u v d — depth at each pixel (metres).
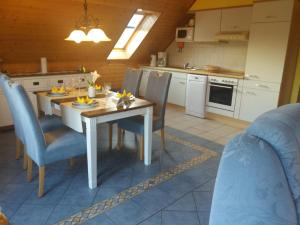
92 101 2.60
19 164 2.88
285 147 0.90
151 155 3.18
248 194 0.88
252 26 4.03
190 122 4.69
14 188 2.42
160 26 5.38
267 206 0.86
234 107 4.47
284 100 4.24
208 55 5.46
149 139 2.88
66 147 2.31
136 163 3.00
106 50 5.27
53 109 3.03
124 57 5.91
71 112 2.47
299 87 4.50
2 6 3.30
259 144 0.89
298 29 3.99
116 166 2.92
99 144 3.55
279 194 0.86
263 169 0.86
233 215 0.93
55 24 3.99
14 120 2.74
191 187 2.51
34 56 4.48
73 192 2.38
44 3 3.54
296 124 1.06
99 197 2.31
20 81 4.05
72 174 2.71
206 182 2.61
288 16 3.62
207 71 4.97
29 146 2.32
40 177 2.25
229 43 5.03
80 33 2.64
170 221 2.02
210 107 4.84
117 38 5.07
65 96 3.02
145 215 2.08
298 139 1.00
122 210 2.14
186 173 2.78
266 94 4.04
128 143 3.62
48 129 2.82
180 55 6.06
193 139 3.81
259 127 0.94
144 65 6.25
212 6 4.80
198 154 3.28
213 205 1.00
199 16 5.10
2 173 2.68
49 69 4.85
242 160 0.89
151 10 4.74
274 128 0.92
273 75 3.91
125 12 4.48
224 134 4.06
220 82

- ABOUT THIS EXERCISE:
Only the lines from the start of the records to the line with "71 112 2.47" belong in the copy. Print them exactly, minus pictures.

- REPLY TO THE EXERCISE:
u v d — depth at each pixel (metres).
92 101 2.60
19 164 2.88
285 147 0.90
151 155 3.18
248 194 0.88
252 26 4.03
190 122 4.69
14 188 2.42
160 26 5.38
267 206 0.86
234 107 4.47
284 100 4.24
208 55 5.46
149 139 2.88
66 147 2.31
136 163 3.00
106 50 5.27
53 109 3.03
124 57 5.91
71 112 2.47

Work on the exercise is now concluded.